教職員の協力を高める学校づくり No.85 単純接触効果の法則活用を 児童生徒のグループ問題2(教職員の協力を高める学校づくり 2022-02-18付)
教室や廊下で泣いている子を見かけ、「何かあったの」と問いかけても「何でもありません」と答え、あとで「グループの仲間割れ」と耳にすることは多くの教職員が経験しています。経験豊かな教師は今どきの生徒指導は「児童生徒のグループをどう指導するかにある」と断言しています。グループのメンバーが緩やかに変化するのではなく、急激に変化する場合はグループ内の対立感情がみられ、特定の児童生徒が疎外され孤立し学校への不適応を起こすこともあります。
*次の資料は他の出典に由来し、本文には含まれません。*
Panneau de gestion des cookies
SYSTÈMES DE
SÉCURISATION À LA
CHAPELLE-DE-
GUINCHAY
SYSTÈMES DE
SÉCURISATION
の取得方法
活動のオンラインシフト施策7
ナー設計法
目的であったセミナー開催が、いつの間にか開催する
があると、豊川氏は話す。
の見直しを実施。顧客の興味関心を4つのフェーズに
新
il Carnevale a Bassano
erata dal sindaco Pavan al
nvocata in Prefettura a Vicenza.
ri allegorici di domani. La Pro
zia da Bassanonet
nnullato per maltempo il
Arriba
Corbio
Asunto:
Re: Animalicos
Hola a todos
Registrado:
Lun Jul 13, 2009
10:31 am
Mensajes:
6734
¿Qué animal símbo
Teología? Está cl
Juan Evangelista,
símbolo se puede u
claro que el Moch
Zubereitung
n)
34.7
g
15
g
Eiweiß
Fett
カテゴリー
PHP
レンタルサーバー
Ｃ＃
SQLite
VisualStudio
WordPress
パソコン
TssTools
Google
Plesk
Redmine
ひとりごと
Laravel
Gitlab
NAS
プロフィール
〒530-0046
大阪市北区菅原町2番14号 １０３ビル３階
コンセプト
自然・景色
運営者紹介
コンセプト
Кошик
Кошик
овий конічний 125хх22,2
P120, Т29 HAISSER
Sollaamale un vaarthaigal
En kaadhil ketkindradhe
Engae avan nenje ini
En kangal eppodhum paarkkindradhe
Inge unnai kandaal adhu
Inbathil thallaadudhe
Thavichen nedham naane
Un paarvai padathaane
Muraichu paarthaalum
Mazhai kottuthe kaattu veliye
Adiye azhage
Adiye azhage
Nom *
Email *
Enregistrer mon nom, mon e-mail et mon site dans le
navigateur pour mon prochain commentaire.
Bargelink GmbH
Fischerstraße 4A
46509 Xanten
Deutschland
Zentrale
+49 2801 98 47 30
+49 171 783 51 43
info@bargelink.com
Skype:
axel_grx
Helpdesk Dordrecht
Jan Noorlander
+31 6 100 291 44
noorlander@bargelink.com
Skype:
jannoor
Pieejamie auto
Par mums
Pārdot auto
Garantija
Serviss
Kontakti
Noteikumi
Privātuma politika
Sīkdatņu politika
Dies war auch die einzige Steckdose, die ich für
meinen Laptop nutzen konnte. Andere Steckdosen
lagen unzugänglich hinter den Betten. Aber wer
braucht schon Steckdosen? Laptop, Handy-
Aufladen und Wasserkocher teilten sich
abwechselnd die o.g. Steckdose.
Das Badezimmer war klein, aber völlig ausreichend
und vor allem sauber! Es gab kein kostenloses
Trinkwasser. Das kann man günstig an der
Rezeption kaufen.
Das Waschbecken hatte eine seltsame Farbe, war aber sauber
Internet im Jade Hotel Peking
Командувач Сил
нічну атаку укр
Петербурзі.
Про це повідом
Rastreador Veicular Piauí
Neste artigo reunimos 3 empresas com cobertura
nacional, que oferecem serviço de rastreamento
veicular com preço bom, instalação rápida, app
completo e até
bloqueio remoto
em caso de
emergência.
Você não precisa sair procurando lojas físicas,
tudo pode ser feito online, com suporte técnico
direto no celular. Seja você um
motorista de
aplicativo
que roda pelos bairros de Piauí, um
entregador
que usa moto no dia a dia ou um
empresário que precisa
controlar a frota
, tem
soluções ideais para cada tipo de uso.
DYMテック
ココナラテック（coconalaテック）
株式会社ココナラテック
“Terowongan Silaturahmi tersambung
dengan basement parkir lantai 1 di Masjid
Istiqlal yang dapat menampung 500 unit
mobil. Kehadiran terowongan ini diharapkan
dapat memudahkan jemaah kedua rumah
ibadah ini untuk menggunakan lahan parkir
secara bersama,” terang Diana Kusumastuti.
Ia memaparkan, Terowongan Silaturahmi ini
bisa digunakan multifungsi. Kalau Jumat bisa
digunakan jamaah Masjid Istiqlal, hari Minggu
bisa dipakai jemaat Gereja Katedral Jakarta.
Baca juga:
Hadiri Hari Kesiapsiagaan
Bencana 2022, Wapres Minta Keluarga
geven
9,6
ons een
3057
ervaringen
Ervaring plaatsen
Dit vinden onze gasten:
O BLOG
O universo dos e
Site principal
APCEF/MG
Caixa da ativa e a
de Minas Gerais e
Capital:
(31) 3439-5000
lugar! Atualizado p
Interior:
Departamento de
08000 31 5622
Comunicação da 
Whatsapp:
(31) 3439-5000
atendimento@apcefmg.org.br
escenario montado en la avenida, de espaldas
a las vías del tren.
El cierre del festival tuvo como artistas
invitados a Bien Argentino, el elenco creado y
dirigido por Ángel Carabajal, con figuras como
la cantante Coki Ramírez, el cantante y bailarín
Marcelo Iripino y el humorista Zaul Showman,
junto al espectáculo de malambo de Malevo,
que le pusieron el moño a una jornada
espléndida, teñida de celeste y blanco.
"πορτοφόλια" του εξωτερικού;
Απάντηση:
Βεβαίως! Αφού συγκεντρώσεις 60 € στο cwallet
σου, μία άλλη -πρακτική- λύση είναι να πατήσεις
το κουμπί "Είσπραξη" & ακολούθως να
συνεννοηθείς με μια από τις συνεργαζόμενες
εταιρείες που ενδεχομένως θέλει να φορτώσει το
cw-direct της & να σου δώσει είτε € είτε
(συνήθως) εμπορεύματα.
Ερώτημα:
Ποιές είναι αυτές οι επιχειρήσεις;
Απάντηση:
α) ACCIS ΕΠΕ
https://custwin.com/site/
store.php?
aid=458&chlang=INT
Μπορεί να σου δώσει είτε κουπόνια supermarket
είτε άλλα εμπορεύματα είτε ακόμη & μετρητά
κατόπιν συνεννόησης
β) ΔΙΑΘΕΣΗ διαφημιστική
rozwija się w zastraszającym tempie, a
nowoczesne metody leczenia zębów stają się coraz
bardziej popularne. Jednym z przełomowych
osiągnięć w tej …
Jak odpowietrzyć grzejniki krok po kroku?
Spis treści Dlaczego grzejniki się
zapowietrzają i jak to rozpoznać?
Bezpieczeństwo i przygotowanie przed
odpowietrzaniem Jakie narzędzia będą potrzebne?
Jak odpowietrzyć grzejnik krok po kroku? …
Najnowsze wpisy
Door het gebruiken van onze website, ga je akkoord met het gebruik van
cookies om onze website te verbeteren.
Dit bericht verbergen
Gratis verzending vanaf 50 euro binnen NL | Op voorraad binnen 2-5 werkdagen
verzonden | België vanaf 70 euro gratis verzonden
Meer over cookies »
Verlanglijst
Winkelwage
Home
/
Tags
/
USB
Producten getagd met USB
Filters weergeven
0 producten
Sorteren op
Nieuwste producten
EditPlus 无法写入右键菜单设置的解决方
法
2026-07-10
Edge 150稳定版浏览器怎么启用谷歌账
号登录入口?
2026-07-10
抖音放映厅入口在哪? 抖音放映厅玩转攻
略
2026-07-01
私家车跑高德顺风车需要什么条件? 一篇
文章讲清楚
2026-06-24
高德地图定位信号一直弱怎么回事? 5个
児童生徒の対人トラブルは、人間関係づくりの貴重な機会であるという方がいますが、適切な介入を試みなければ、自分や周りの児童生徒に対して否定的ループを強め、社会生活への適応や人格の形成にいびつな影響を与えることはご存じのとおりです。
児童生徒のグループ問題を含め生徒指導の基本的対応として、単純接触効果の法則を活用してはどうでしょうか。単純接触効果とは、日常的に接する回数が多ければ、好意的になり心を開きやすくなるという法則です。心配な様子のときだけ言葉をかけるのではなく、日常的に言葉をかけるようにすると防衛的構えが消失しやすくなり、自分の置かれている立場を教師に相談しやすくなります。
しかし、ここで大切にしていただきたいことは、児童生徒へ「何かあったの」「困っていることがあるの」と問うことです。このような問いでは「何もありません」と答えるのが一般的です。「先生、どんなことでもいつでも相談にのるよ」とスタンスを取ると身構えることは少なくなります。
また、相談に児童生徒が訪れたときには、正論を述べ説諭することなく、事実と感情を「聴く」ことです。聴くことによって不安が解消されやすくなります。ただし、聴いたことを本人の了解なしに、グループのメンバーに伝えると、本人が窮地に陥り教師への信頼を失うことになるので気を付けなければなりません。
相談に来た児童生徒の不安の解消、解決を第一に時間をかけ「丁寧」に対応しますが、他の児童生徒は相談された教師が相談者として信頼に値するかどうか見守っています。
グループの枠を超え学級内の様々な交流を進めることは、人が感じていることを通して、自身の視野を広げることができます。授業や学校行事の折、交流の意義を説明し、普段接する機会が少ない仲間でグループを編成し活動させるようにしてはどうでしょうか。
過去、児童生徒の相互の関係性について「集団に所属していれば、なんとかなる」と考えていましたが、集団生活への適応そのものを教えなければならない時代となりました。児童生徒の関係性は学習や学校生活そのものに影響を与えています。普及し一般化されていますが『エンカウンターで学級が変わる』(高等学校編、監修・國分康孝、編集・片野智治、岡田弘、加勇田修士、吉田孝江、國分久子、図書文化、1999)、『今子どもたちに育てたい学級ソーシャルスクル』(河村茂雄・品田笑子・小野寺正巳編著、図書文化、2008)、『アクティブラーニングを生かした生徒指導』(関田一彦、渡辺正雄編著、学事出版・2016)などを参考に実践されてはどうでしょうか。